Jean-Marie van der Dilft de Borghvliet

Zuid-Nederlands edelman

Jean Marie Joseph van der Dilft de Borghvliet (Brussel, 6 augustus 1745 - 14 december 1831) was een Zuid-Nederlands edelman.

Levensloop bewerken

De familie van der Dilft verkreeg voor het eerst adelsbrieven in 1598, ten gunste van Henri van der Dilft. In 1771 werd de titel graaf verleend aan Nicolas van der Dilft, heer van Borghvliet.

Deze graaf Nicolas Jean Eugène van der Dilft (ca. 1710 - ca. 1772), licentiaat in de rechten, werd burgemeester van Brussel in 1742, 1748, 1756 en 1770. Hij was ook schepen van Brussel van 1731 tot 1736 en van 1750 tot 1752, en thesaurier in 1760. Hij was een zoon van Maximilianus Eugenius van der Dilft († 1721) en van Anna Theresia de Sanvictor († 1717). Langs zijn vader behoorde hij tot de Leuvense geslachten, langs zijn moeder tot de Brusselse geslachten.

Hij trouwde in 1744 met Rosa Alexandrina Coloma, langs wie hij bijkomend toetrad tot de Brusselse geslachten langs de familie Serroelofs. Langs zijn echtgenote kwam hij in het bezit van het aanzienlijk fortuin Coloma. Hun zoon Jean-Marie van der Dilft trouwde in 1785 met Marie-Thérèse de Vischer (1766-1798) en in 1818 met Marie-Alexandrine d'Overschie (1771-1823).

In de Oostenrijkse Nederlanden was Jean-Marie kamerheer van de keizer. Tijdens de revolutiejaren vluchtte hij naar Duitsland en woonde in Düsseldorf, waar zijn zoon in 1794 geboren werd.
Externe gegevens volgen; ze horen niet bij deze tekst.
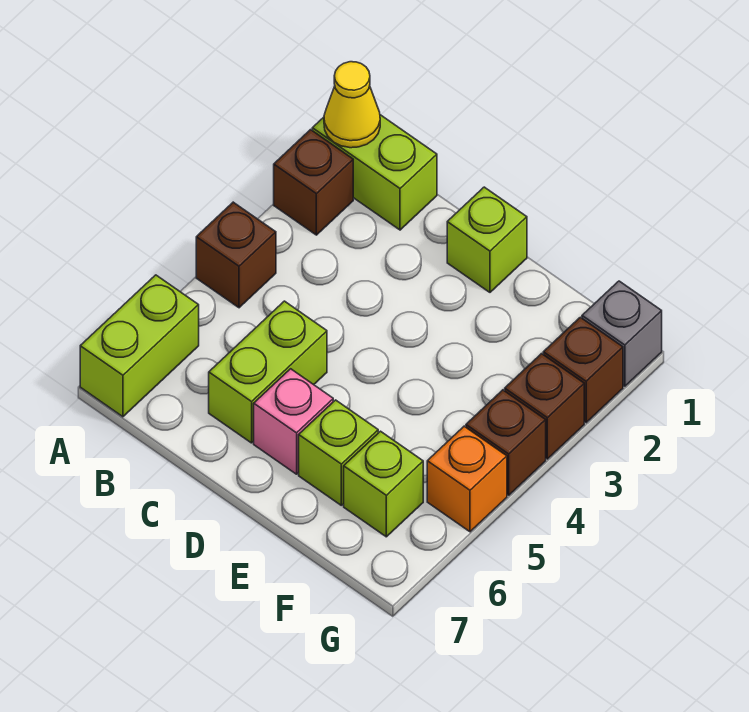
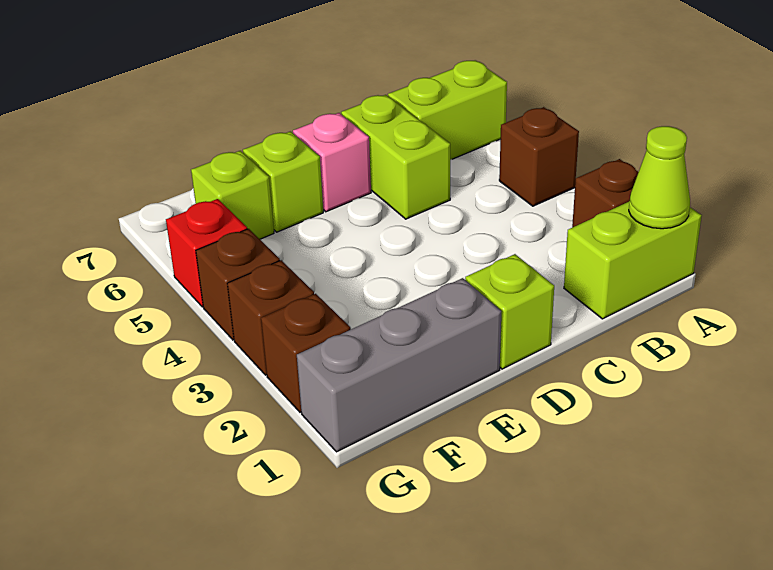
yellow 1x1 cone [324,62,380,148] -> lime 1x1 cone [629,126,690,229]
lime 1x2 brick [80,275,199,417] -> lime 1x2 brick turned to [388,60,507,160]
grey 1x1 brick [582,281,662,386] -> grey 1x3 brick [297,278,501,452]
orange 1x1 brick [427,426,507,532] -> red 1x1 brick [166,199,247,307]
Hij keerde in de Franse tijd terug, zonder een rol te spelen. Tijdens het Verenigd Koninkrijk der Nederlanden werd hij kamerheer van koning Willem I der Nederlanden en lid van de Provinciale Staten van de provincie Zuid-Brabant.

In 1816 werd hij erkend in de erfelijke adel met de titel graaf, overdraagbaar bij eerstgeboorte en met benoeming in de Ridderschap van de provincie Zuid-Brabant. Hij erfde het domein en kasteel Coloma te Sint-Pieters-Leeuw.
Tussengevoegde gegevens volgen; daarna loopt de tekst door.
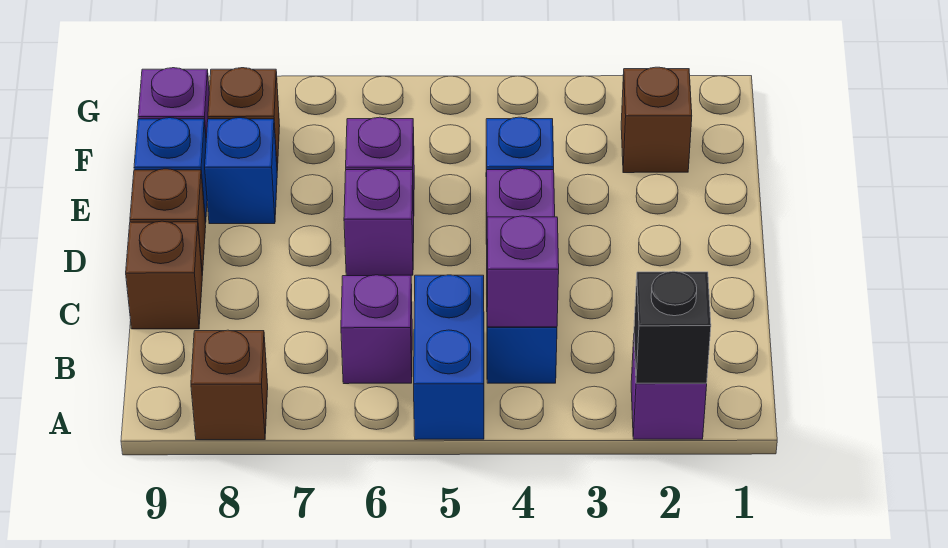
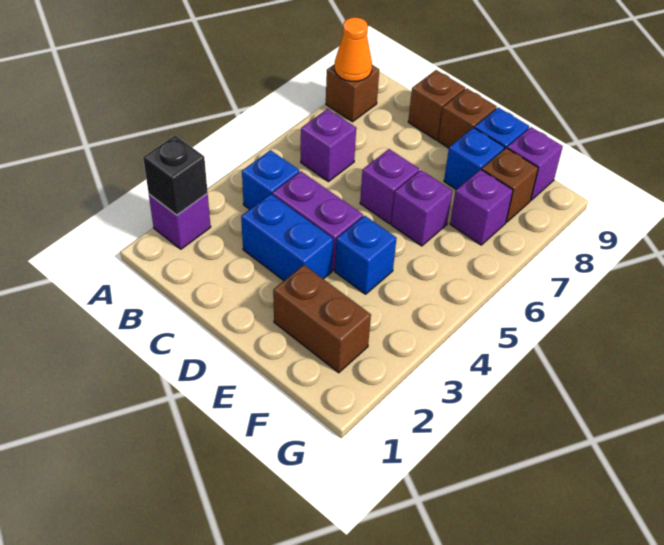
blue 1x2 brick [414,275,484,440] -> blue 1x2 brick moved to [241,194,333,280]
none -> orange 1x1 cone [335,17,372,81]
purple 1x1 brick [487,216,559,327] -> purple 1x1 brick moved to [450,169,513,245]
brown 1x1 brick [621,67,692,173] -> brown 1x2 brick [273,265,371,373]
Het echtpaar Dilft-Vischer had twee dochters, die vroeg stierven, en een zoon, Antoine van der Dilft (Düsseldorf, 1794 - Brussel, 1844), getrouwd met Victoire Godfrinon. Hij werd burgemeester van Sint-Pieters-Leeuw. Zijn enige zoon, eveneens Antoine (1833-1912), trouwde met barones Marie-Julie Gericke van Herwynen (1851-1910). Bij die gelegenheid verkreeg hij uitbreiding van de overdraagbaarheid van de grafelijke titel op alle afstammelingen. Hij had echter maar een enkele dochter, Antoinette (1872-1947), die trouwde met graaf Albert de Limburg Stirum (1859-1931), een echtpaar dat ook kinderloos bleef.

Met Antoine stierf de familie in mannelijke lijn uit in 1912 en met zijn dochter Antoinette de vrouwelijke lijn in 1947. Zij was de laatste bewoonster Van der Dilft op het kasteel Coloma. In 1943 had ze graaf en burgemeester van Huldenberg Thierry de Limburg Stirum (1904-1968) als haar zoon en erfgenaam geadopteerd.

Literatuur bewerken

  • Généalogie van der Dilft, in: Annuaire de la noblesse de Belgique, Brussel, 1856.
  • E. WITTERT VAN HOOGLAND, De Nederlandsche adel, Den Haag, 1913.
  • Oscar COOMANS DE BRACHÈNE, État présent de la noblesse belge, Annuaire 1987, Brussel, 1987.